Para o Tribunal de Haia realmente emitir um parecer consultivo, a iniciativa de Vanuatu tem de conseguir pelo menos 97 votos na 77.ª sessão da Assembleia Geral da ONU, que acontecerá entre 13 e 27 de Setembro deste ano em Nova Iorque, nos Estados Unidos. Ao jornal britânico The Guardian, a advogada Fleur Ramsay, especialista em direitos de comunidades indígenas e legislação ambiental, afirma que a aliança que foi celebrada recentemente pelas 1500 organizações da sociedade civil é muito importante. O facto de “o peso destas organizações” estar agora ligado à iniciativa “pressionará outros Estados” a juntar-se à onda de apoio, acredita.

Fleur Ramsay lembra que esta não é a primeira vez que uma nação insular em desenvolvimento e banhada pelo oceano Pacífico tenta alertar a comunidade internacional para a necessidade da criação de leis que protejam cidadãos e países especialmente expostos às alterações climáticas. Em 2011, o arquipélago do Palau e as ilhas Marshall também tentaram pedir ao Tribunal de Haia para fazer o que agora Vanuatu deseja que o órgão judicial faça. “A mudança do clima é o maior desafio que o nosso planeta enfrenta hoje. No período de uma geração, a subida do mar ameaça engolir países inteiros, bem como as suas histórias, línguas e culturas únicas”, disse em 2012, numa conferência de imprensa das Nações Unidas, o então Presidente do Palau, Johnson Toribiong.

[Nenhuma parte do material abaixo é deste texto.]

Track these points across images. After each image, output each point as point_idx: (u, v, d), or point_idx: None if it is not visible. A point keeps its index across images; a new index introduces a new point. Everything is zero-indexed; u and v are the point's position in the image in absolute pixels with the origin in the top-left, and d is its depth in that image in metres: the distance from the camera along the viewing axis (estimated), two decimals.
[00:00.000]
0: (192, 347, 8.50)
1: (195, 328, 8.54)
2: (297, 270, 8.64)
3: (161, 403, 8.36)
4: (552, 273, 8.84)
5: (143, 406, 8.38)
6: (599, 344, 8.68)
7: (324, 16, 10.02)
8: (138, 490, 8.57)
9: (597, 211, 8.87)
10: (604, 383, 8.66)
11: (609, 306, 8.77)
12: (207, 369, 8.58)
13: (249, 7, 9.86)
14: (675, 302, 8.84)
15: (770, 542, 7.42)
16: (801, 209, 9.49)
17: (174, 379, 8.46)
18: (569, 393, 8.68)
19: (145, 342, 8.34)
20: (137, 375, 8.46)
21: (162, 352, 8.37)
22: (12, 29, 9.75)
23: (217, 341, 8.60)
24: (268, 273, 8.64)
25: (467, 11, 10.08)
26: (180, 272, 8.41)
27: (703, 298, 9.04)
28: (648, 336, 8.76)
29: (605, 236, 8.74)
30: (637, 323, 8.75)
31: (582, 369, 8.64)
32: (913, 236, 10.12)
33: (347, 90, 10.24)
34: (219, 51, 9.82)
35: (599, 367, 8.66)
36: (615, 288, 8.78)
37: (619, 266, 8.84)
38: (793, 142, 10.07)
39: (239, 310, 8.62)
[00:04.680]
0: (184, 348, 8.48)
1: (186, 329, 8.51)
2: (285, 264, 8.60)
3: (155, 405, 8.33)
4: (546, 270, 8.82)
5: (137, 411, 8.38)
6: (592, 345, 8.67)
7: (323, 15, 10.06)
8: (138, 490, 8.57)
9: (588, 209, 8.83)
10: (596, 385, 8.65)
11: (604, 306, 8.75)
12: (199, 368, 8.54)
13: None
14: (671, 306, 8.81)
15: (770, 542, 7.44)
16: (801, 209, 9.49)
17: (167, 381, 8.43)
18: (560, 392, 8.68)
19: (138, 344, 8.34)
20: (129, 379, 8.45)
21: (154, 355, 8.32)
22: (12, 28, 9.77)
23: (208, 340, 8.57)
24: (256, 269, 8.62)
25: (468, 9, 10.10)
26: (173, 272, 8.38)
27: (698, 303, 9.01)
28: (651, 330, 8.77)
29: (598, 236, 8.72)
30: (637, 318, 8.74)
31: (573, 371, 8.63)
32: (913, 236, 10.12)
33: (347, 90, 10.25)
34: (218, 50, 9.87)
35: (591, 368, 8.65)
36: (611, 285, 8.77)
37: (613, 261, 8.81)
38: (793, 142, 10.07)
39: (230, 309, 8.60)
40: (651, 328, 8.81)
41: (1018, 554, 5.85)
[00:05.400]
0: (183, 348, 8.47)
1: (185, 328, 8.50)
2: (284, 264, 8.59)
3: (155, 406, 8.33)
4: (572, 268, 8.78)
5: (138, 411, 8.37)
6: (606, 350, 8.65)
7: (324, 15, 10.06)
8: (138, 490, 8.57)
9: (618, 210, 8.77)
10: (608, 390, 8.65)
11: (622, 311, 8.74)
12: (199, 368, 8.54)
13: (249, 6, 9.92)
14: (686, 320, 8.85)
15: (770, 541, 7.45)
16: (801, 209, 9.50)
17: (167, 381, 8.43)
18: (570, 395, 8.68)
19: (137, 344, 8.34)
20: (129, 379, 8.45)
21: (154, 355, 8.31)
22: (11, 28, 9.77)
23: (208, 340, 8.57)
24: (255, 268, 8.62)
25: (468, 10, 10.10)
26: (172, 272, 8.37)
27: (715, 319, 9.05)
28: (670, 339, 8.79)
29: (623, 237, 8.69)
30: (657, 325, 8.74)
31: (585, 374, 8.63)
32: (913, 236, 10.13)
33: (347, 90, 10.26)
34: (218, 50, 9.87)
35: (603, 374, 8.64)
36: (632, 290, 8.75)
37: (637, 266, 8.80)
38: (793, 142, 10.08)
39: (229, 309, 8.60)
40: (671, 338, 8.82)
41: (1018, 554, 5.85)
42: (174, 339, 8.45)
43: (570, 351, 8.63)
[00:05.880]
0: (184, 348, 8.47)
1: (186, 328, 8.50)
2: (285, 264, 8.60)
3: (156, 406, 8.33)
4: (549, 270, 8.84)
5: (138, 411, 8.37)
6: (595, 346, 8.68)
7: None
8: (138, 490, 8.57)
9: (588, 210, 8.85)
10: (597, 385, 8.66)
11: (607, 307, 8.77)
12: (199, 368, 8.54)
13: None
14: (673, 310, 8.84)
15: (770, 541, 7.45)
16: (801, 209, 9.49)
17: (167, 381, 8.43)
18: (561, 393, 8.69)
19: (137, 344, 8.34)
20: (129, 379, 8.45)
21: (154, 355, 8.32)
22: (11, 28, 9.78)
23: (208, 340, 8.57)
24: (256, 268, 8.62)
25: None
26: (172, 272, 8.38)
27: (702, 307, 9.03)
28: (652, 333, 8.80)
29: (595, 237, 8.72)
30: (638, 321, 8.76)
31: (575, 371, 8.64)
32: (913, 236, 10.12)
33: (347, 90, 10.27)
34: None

Tuvalu também tem feito o que pode para puxar pela assertividade dos países ricos. Na COP26, o ministro dos Negócios Estrangeiros dessa nação insular, Simon Kofe, discursou no mar, com as calças arregaçadas e a água pelos joelhos. Foi a sua forma de mostrar quão dramática é a luta que Tuvalu trava contra a subida do nível médio das águas do mar.

Tuvalu é um de vários países insulares que, por serem de muito baixa altitude, têm dificuldade em resistir à erosão da costa. No final de Abril, o director da associação ambientalista Tuvalu Climate Action Network, Richard Gorkrun, garantia ao PÚBLICO que oito ilhotas em Tuvalu (Kalilaia, Maika, Niuelesolo, Teafatule, Teafualoto, Teafuave, Tepukasavilivili e Vasafua) já foram engolidas pelo oceano. Em Kiribati, outra nação fustigada pela crise climática, também há territórios em situação crítica. Grande parte da população que vivia na aldeia de Tebunginako já teve de se realojar noutras zonas do país insular.

Caso a moção de Vanuatu seja votada favoravelmente na Assembleia Geral da ONU e o Tribunal de Haia emita o parecer consultivo, tratar-se-á disso mesmo: uma análise não vinculativa. Não se traduzirá, de forma automática, na formalização de quaisquer leis. Mas o envolvimento de um órgão judicial com o peso do Tribunal de Haia pode ser preponderante, ajudando ao desenvolvimento de um quadro legislativo real.